LaGrange Tennessee was incorporated as a town on December 1, 1829 and enjoyed the reputation of being the wealthiest and most cultured town in the South at that time. Now LaGrange is a quiet, quant village dedicated to preserving and paying honor to its glorious past.

LaGrange is the oldest town in Fayette County. It lies 17 miles south of the county seat of Somerville and three miles north of the Mississippi state line. From a population of well over 2,000 during its heyday, LaGrange now claims approximately 160 citizens. What remains today in LaGrange is a gem of antebellum style, grace, and a bright glimpse into the past.

Cultural Resource Field Day at Ames Plantation happens in October of each year and offers an enjoyable day of fun and education for the entire family. visitors will learn ancient arts from talented craftsmen as they operate a period blacksmith shop, construct a log cabin, spin, eave, make baskets, and more. The restored log buildings of the 19th Century Farmstead are open for tours throughout the day, with guides dressed in period costume and practicing the lost arts at each location. The Plantation is located between Grand Junction and LaGrange. It is accessible by two major roadways.

The Nation Field Trial Championship is held each year in February on the Ames Plantation, bringing bird dogs and horseback riding enthusiasts from all over the United States to settle the issue of which entrant will be crowned the best bird dog of the year. For those top dogs, the Championship represents one of the most grueling tests of endurance in the sports world, and Ames devotes much of its resources to the study and improvement of habitat for its all-important quail population – quail being the preferred bird for testing the skills of the champion dogs and their trainers.

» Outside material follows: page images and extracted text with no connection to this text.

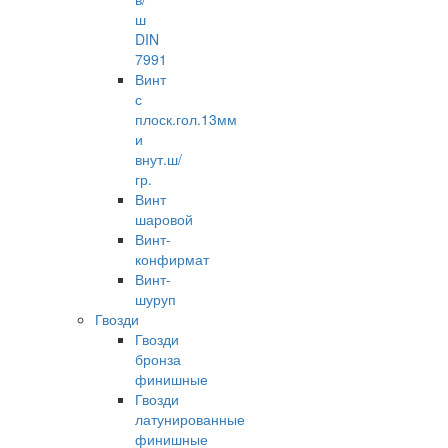
ш
DIN
7991
Винт
с
плоск.гол.13мм
и
внут.ш/
гр.
Винт
шаровой
Винт-
конфирмат
Винт-
шуруп
Гвозди
Гвозди
бронза
финишные
Гвозди
латунированные
финишные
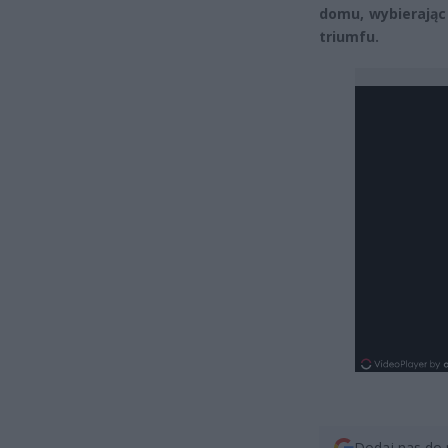
domu, wybierając 
triumfu.
Dodaj nas do 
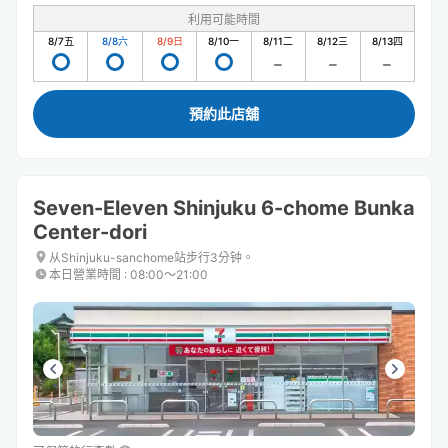
利用可能時間
8/7
五
8/8
六
8/9
日
8/10
一
8/11
二
8/12
三
8/13
四
預約此店舖
Seven-Eleven Shinjuku 6-chome Bunka
Center-dori
从Shinjuku-sanchome站步行3分钟。
本日營業時間
:
08:00〜21:00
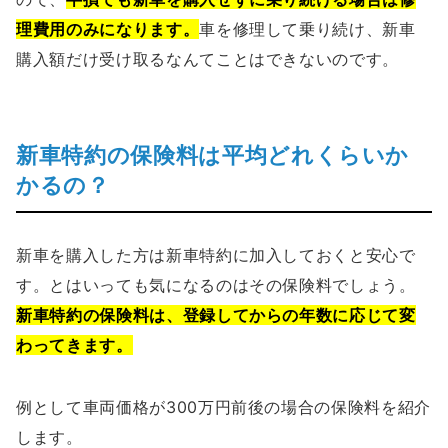
理費用のみになります。
車を修理して乗り続け、新車
購入額だけ受け取るなんてことはできないのです。
新車特約の保険料は平均どれくらいか
かるの？
新車を購入した方は新車特約に加入しておくと安心で
す。とはいっても気になるのはその保険料でしょう。
新車特約の保険料は、登録してからの年数に応じて変
わってきます。
例として車両価格が300万円前後の場合の保険料を紹介
します。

The Ghost River Monument was dedicated in the town of LaGrange in 1998 and resides in the town park located on LaGrange Road off Highway 57 near the town’s post office and fire department. The 2.5-ton bronze and limestone monument, rendered in the shape of a wolf’s head, was created by Memphis sculptor Roy Tamboli. On June 13, 1998 the Wolf Rive Conservancy and the city of LaGrange unveiled the monument dedicated to the people who donated to the conservancy’s Headwaters Campaign of 1995 that saved this celebrated section of the Wolf River.

Cogbill’s Store and Museum is located on the northwest corner of the intersection of Highway 57 and LaGrange Road. Originally built between 1870’s-1880’s by William Peter Lipscomb, it is now operated by one of his great-granddaughters, Lucy Cogbill. The store’s current location is its second. First built across the road, that building was destroyed by a tornado in 1900. A fire destroyed the building at its second location a month before Christmas in 1998, but is has been rebuilt once again, as closely in style to the original in style to the original as possible.